EXERCISE BRIEF:
Show each line of the listing below in which the word "made" appears. Treat uppercase and lowercase letters as different.

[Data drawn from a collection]
######
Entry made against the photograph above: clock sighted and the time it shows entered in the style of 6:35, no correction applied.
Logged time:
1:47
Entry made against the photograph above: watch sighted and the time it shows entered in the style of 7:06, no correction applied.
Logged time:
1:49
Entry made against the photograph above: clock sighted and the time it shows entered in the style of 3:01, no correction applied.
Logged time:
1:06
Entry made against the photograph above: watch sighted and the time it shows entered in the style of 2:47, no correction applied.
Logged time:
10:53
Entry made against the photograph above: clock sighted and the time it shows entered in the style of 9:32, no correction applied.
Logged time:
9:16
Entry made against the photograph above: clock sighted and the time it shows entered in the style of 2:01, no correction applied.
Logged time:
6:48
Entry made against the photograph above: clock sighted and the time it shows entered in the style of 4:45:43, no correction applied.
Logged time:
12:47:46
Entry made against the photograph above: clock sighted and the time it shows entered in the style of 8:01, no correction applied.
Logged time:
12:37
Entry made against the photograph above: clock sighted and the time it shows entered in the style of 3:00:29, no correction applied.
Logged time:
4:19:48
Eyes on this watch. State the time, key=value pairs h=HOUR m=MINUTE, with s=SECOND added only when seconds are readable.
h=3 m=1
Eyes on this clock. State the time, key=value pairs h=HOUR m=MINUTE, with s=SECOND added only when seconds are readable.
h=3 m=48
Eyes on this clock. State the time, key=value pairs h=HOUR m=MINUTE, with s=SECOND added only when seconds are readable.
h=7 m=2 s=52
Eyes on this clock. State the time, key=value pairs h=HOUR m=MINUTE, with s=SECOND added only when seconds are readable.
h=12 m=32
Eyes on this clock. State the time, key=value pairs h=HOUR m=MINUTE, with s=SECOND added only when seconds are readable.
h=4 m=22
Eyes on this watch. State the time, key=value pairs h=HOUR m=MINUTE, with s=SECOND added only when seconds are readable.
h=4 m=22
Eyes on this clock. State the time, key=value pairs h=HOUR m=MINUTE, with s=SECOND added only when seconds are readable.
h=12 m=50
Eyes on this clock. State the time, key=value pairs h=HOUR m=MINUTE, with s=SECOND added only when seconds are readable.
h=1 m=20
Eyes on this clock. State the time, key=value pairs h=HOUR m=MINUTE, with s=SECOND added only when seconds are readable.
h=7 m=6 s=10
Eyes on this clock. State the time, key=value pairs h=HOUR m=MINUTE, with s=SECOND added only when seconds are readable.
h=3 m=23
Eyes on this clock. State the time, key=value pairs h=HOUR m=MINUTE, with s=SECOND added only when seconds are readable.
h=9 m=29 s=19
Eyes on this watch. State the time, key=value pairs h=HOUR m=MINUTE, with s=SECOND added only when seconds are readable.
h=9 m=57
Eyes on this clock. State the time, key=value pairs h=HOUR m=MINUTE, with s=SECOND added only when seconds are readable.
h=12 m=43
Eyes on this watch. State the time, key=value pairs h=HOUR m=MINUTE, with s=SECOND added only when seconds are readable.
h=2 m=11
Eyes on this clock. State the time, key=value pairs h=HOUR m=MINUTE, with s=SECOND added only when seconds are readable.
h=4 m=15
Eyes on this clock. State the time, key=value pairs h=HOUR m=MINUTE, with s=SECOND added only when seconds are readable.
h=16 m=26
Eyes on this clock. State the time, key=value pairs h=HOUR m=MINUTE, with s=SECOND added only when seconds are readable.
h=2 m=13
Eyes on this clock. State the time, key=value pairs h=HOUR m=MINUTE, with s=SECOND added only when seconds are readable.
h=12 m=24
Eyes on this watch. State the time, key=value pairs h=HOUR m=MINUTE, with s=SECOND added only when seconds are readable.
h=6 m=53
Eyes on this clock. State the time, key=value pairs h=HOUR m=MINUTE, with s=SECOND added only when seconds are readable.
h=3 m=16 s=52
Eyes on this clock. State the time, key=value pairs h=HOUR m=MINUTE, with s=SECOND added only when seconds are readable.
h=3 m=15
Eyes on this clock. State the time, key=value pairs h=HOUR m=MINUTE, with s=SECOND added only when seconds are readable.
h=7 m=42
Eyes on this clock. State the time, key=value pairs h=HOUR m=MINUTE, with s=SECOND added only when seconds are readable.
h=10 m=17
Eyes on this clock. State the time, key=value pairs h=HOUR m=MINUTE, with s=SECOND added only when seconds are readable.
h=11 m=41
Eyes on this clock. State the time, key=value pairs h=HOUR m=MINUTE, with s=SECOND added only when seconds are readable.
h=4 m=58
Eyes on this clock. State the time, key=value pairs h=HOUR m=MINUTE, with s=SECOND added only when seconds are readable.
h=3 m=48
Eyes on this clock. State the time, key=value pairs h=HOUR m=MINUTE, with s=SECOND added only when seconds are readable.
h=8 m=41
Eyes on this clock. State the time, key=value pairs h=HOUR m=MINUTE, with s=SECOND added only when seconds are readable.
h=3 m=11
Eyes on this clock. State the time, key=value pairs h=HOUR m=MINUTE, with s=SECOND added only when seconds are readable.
######
EXERCISE ANSWER:
Entry made against the photograph above: clock sighted and the time it shows entered in the style of 6:35, no correction applied.
Entry made against the photograph above: watch sighted and the time it shows entered in the style of 7:06, no correction applied.
Entry made against the photograph above: clock sighted and the time it shows entered in the style of 3:01, no correction applied.
Entry made against the photograph above: watch sighted and the time it shows entered in the style of 2:47, no correction applied.
Entry made against the photograph above: clock sighted and the time it shows entered in the style of 9:32, no correction applied.
Entry made against the photograph above: clock sighted and the time it shows entered in the style of 2:01, no correction applied.
Entry made against the photograph above: clock sighted and the time it shows entered in the style of 4:45:43, no correction applied.
Entry made against the photograph above: clock sighted and the time it shows entered in the style of 8:01, no correction applied.
Entry made against the photograph above: clock sighted and the time it shows entered in the style of 3:00:29, no correction applied.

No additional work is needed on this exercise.